*Exercises to complete:*
a – List every software tool or version-control system that the mailing-list reply about cvs2git mentions by name.
b – Reproduce the mailing-list reply about cvs2git verbatim from "Michael Haggerty <mhagger@xxxxxxxxxxxx>" to "an incremental import?".

*Supplied passage:*
+ + + +
Re: [PATCH 0/4] Add more tests of cvsimport

Michael Haggerty <mhagger@xxxxxxxxxxxx> · Sat, 21 Feb 2009 07:32:09 +0100

Samuel Lucas Vaz de Mello wrote:
> Michael Haggerty wrote:
>> BTW, I don't want to trash "git cvsimport".  I'm not brave enough even
>> to try to implement incremental conversions in cvs2git.  So the fact
> 
> If I run cvs2git several times against a live cvs repo (using the
> same configuration), wouldn't it perform an incremental import?
> Is there anything that would make it produce different commits for
> the history?
> 
> I've just made a simple test here performing 2 imports (the 2nd with a
> dozen of new commits not in the 1st) and it seemed to work fine.
> 
> I know that it will take the same time/memory as the first import,
> but is there something that can break the repository or produce wrong
> data?

Cool, I'd never thought of that.  It's certainly not by design, but as
you've discovered, the interaction of cvs2git and git *almost* combine
to give you an incremental import.

Alas, it is only "almost".  There are many things that can happen in a
CVS repository that would cause the overlapping part of the history to
disagree between runs of cvs2svn.  The nastiest are things that a VCS
shouldn't really even allow, but are common in CVS, like

- Retroactively adding a file to a branch or tag.  (This is a
much-beloved feature of CVS.)  Since CVS doesn't record the timestamp
when a symbol is added to a file, cvs2git tries (subject to the
constraints of other timestamps) to group all such changes into a single
changeset.  So the creation of the symbol would look different in runs N
vs N+1 of cvs2git--containing different files and likely with a
different timestamp.

- Renaming a file "with history" by renaming or copying the associated
*,v file in the repository.  This retroactively changes the entire
history of that file and thus of all changesets that involved changes to
that file.
+ + + +
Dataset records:
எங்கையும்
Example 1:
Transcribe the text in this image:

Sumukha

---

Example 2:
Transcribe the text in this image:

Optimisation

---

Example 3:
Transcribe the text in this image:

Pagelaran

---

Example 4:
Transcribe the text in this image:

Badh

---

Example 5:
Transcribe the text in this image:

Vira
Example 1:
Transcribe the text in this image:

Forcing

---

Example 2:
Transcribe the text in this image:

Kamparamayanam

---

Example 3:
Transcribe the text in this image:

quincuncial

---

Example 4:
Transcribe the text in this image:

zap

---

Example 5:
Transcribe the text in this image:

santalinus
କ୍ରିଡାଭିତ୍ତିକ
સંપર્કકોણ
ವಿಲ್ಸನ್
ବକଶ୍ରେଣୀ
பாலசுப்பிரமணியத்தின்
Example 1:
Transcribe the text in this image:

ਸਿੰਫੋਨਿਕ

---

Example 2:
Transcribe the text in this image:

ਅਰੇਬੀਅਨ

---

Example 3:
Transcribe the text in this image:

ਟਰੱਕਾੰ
+ + + +
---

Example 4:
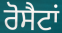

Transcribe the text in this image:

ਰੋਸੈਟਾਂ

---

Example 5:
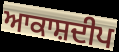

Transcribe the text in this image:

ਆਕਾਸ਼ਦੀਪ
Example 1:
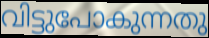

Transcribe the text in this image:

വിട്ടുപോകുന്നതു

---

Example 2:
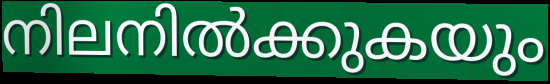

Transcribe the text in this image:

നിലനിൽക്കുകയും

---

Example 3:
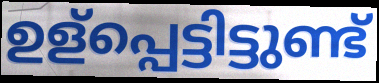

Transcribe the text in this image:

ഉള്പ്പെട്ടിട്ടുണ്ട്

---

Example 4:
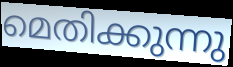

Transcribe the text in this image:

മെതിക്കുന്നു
+ + + +
*Per-task outputs:*
a – git cvsimport, cvs2git, git, CVS, cvs2svn

b –
Michael Haggerty <mhagger@xxxxxxxxxxxx> · Sat, 21 Feb 2009 07:32:09 +0100

Samuel Lucas Vaz de Mello wrote:
> Michael Haggerty wrote:
>> BTW, I don't want to trash "git cvsimport".  I'm not brave enough even
>> to try to implement incremental conversions in cvs2git.  So the fact
> 
> If I run cvs2git several times against a live cvs repo (using the
> same configuration), wouldn't it perform an incremental import?